UMA HISTÓRIA DE VIDA
Há dias fui procurada por uma mãe no sentido de lhe prestar apoio psicológico e emocional, para a sua situação actual. A viver até há um mês em Portugal, no qual nasceu, foi educada, tirou um curso superior, trabalhou, casou e onde nasceram os seus filhos, viu-se obrigada a abandonar tudo, e quando digo tudo, é realmente tudo, bens e família, para poder procurar um novo rumo de (sobre)vivência para si e para os seus dois filhos, ainda menores. Esta mulher e mãe, sentia-se em depressão, obrigada a sair do seu país pelas circunstâncias, ficou fragilizada ao separar-se igualmente, dos seus afectos.
Como se pode não entrar em depressão? Como se pode dizer que um ser humano tem de ter força, de lutar e de ir em frente, se lhe arrancam a própria dignidade, a que qualquer ser humano tem direito? Como dizer a esta mulher e mãe que melhores dias virão, se o inevitável estrago psicológico e emocional já está feito, por uma separação tão cruel! Depois de 2 horas a escutá-la, a ouvi-la falar sobre a sua vida e o amor à sua família, sobre o desgosto de se sentir excluída, pois embora a situação fosse nefasta para todos os envolvidos, foi ela quem teve de sair, os restantes, ficaram juntos apesar de tudo.
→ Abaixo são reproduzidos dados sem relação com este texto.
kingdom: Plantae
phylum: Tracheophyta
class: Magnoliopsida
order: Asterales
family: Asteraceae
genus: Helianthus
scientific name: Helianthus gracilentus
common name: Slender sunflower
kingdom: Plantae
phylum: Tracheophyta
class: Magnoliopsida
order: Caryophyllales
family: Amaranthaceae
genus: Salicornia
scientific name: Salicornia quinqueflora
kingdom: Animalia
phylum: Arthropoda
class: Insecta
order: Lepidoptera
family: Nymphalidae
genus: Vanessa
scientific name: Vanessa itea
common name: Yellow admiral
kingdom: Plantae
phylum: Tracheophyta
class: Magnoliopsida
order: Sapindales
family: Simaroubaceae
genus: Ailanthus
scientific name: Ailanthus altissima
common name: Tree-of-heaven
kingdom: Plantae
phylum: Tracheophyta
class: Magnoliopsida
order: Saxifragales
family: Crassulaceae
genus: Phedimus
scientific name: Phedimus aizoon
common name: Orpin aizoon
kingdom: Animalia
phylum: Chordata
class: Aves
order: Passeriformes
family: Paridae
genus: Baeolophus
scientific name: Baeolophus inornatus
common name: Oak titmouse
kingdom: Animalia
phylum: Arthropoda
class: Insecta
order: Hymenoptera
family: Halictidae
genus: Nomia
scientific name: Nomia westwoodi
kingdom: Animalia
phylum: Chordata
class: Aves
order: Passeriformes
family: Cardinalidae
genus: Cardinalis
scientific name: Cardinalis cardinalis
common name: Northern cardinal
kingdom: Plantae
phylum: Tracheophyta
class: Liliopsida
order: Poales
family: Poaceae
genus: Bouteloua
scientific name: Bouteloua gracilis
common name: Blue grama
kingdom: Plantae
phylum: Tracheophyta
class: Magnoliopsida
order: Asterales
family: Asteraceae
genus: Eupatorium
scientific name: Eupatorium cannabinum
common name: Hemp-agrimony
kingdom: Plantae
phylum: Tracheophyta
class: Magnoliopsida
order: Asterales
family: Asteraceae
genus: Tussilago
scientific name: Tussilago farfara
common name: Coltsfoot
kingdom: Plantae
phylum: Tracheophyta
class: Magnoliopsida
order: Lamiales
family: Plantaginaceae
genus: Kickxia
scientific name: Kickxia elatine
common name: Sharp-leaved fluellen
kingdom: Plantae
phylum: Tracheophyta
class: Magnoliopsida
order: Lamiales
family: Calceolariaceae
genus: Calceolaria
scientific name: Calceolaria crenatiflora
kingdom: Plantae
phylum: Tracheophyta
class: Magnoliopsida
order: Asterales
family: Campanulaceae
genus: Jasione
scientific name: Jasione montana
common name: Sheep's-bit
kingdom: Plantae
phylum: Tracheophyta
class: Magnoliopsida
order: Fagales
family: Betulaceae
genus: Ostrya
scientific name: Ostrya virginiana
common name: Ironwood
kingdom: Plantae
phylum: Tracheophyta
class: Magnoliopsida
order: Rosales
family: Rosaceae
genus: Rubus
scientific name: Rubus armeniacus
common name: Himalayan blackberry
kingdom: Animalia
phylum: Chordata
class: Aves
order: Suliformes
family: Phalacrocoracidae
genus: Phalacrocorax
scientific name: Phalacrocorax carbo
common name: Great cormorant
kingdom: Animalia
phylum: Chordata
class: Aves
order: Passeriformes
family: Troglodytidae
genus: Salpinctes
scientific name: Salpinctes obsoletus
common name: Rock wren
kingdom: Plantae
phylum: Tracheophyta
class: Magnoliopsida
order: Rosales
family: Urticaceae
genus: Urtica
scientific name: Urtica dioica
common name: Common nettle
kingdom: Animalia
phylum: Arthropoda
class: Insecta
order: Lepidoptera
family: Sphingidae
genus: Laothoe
Até mesmo para uma pessoa treinada e habituada a lidar com os vários tipos de dramas como eu, é difícil equacionar as palavras certas, o gesto certo para aliviar tanta dor. Um drama não pode ser curado com outro drama, não se podem fechar portas ou dizer volte para a semana que já virá melhor, que tudo isso passa. Pode já não haver outra semana, para quem se encontra em profundo desgosto e para quem não pode nutrir-se do amor dos seus familiares. È uma profunda responsabilidade, mas há que restituir a dignidade, mesmo para quem está em sofrimento e parece não ver a luz ao fundo do túnel. É preciso reinventar essa luz, é preciso entregar o ombro como um pilar, é preciso dar colo, físico, se assim for necessário.
Foi isso que fiz! Não tenho irmãos de sangue, mas irmãos e irmãs são todas as pessoas que se cruzam no meu caminho. Se nos encontramos, é porque temos alguma coisa para vivenciar juntas. Choramos juntas, gritamos juntas, apelamos por justiça, Demos uns murros numa almofada para libertar a tensão e, por fim, rimos juntas. Abraçamos-mos cansadas e, por uns instantes, ficamos ligadas num abraço comum de profunda partilha de amor, não ao próximo, mas na pessoa presente, em que esta mulher e mãe teve direito a chorar todas as suas lágrimas de angústia, mas também de gratidão.
Passados alguns dias, esta mulher e mãe ligou-me e partilhou comigo que a experiência gratuita que lhe tinha proporcionado, era tudo o que ela nunca tinha recibo da sua própria mãe. Era um amor interrompido. Foi preciso, deixar tudo para trás, cortar os afectos e sentir-se excluída, para se reencontrar. Esta descoberta sobre si própria, deu um novo sentido à sua vida, devolveu-lhe a coragem e a sua inteligente autonomia. Dias depois encontrou emprego fixo, bem remunerado e a seu tempo, poderá reunir-se com os seus filhos, para juntos viverem esse amor tão incondicional.
Esta é uma história de vida, que foi também um exemplo para mim, que não estou acima de nada nem de ninguém. Por vezes, a vida escurece tanto à nossa volta ao ponto de não conseguimos ver nada, perdemos a esperança, perdemos o domínio sobre nós próprios. Mas caso tenhamos a coragem de baixar os braços, não em forma de desistência, mas apenas para deixarmos ir a resistência, a luz volta ao nosso caminho, e alguma coisa de bom terá forçosamente de acontecer. Pedir ajuda é um acto de profunda coragem e humildade, e a vida, nunca fica indiferente a esse gesto, e aponta inevitavelmente, o Caminho. Esta história de vida feita de todos os sentimento que todos nós já vivenciamos um dia, mas é também uma história de coragem e de esperança, que apelando ao amor e à unidade.